Acute renal failure and multiple fistulae formation related to an unusual vaginal foreign body
- 1IVF Unit, Hammersmith Hospital, London, UK
- 2Department of Gynaecology, Royal Sussex County Hospital, Brighton, UK
- Correspondence to Georgios Christopoulos,
A 52-year-old patient presented with suprapubic pain, mild vaginal bleeding and continuous urinary incontinence. The patient was nulliparous with a history of cerebral palsy and mild learning difficulties. A bimanual examination revealed a hard and calcified vaginal mass, which appeared to be in direct continuation with her cervix. Investigations revealed leucocytosis (white blood cell count: 26.7×106/ml), raised C reactive protein (69 mg/l), urea (41.6 mmol/l) and creatinine (202 mcg/l), hyponatraemia (120 mmol/l) and hyperkalaemia (7.5 mmol/l).

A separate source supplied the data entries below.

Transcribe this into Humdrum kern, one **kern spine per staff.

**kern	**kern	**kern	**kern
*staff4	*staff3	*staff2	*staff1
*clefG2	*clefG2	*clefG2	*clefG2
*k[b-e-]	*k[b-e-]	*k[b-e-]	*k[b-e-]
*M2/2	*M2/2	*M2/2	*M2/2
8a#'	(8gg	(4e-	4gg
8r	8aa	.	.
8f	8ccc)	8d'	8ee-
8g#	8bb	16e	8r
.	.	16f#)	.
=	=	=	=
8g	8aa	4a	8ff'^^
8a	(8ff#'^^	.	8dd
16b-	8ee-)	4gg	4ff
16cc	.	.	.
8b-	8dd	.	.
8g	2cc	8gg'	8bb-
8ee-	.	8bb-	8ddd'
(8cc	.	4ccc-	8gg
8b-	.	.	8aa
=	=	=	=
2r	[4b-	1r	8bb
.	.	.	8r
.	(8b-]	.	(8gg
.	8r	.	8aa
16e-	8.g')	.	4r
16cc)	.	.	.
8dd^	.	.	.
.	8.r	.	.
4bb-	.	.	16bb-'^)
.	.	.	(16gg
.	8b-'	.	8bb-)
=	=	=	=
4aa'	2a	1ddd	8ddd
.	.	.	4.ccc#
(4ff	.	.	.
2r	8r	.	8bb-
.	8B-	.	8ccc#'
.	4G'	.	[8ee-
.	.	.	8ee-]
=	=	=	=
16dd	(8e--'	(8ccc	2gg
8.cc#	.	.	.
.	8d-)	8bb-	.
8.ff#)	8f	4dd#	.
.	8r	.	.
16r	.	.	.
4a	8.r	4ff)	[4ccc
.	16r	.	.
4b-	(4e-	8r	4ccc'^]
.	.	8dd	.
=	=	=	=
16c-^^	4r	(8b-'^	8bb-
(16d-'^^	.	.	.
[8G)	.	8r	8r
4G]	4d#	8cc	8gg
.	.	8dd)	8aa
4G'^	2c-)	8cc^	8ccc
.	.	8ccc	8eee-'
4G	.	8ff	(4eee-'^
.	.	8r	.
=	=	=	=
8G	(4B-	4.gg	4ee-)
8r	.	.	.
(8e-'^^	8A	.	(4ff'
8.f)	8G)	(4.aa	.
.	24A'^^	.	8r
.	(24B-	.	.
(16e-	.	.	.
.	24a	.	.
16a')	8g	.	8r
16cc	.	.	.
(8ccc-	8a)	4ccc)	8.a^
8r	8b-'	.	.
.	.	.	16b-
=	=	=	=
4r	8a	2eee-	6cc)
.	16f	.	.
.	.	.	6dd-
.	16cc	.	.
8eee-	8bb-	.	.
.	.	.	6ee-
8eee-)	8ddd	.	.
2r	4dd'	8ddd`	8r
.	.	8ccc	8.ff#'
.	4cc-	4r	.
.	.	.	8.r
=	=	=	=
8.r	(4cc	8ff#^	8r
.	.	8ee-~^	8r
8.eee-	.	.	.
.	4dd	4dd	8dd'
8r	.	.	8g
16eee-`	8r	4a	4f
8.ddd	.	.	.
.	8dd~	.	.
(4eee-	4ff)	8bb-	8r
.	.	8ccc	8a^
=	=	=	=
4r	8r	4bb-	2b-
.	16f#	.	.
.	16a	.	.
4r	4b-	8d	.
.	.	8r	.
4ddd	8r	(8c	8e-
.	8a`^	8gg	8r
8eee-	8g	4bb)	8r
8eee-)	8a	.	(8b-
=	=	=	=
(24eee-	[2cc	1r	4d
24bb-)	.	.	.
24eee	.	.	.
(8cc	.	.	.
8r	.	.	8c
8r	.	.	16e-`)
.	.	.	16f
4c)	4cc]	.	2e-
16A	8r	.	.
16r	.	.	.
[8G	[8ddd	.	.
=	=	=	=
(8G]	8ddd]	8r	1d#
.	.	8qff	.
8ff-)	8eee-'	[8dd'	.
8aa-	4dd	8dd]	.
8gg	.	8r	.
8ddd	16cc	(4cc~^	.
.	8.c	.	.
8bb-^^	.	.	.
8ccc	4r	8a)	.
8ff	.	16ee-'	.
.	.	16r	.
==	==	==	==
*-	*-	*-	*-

Following acute management of the deranged renal function and electrolytes, she underwent CT of her abdomen and pelvis (figure 1). The findings included normal ovaries and a small uterus with a calcified mass in the upper vagina extending to all fornices. A separate calcified mass was identified inside the bladder. She denied the presence of a ring pessary.
The patient underwent total abdominal hysterectomy and bilateral salpingoophorectomy. During the procedure, a completely calcified aerosol cap was identified in the vagina (figure 2). The cap had been placed in the vagina facing downwards. The foreign object had eroded through the bladder wall and had created a vesicovaginal and right ureterovaginal fistula. The patient had a right ureteric re-implantation and correction of the vesicovaginal fistula.
When interviewed further, she denied any history of sexual or physical abuse. She did not wish to disclose why she had inserted the cap.
Vesicovaginal fistulae secondary to foreign bodies have been reported previously.1 The images highlight the diagnostic challenge we faced because of incomplete history and significant morbidity associated with foreign vaginal bodies.
Vaginal foreign bodies may have significant sequelae, including acute life-threatening renal failure and fistula formation.
History alone may not always highlight the aetiology of symptoms in these sensitive cases.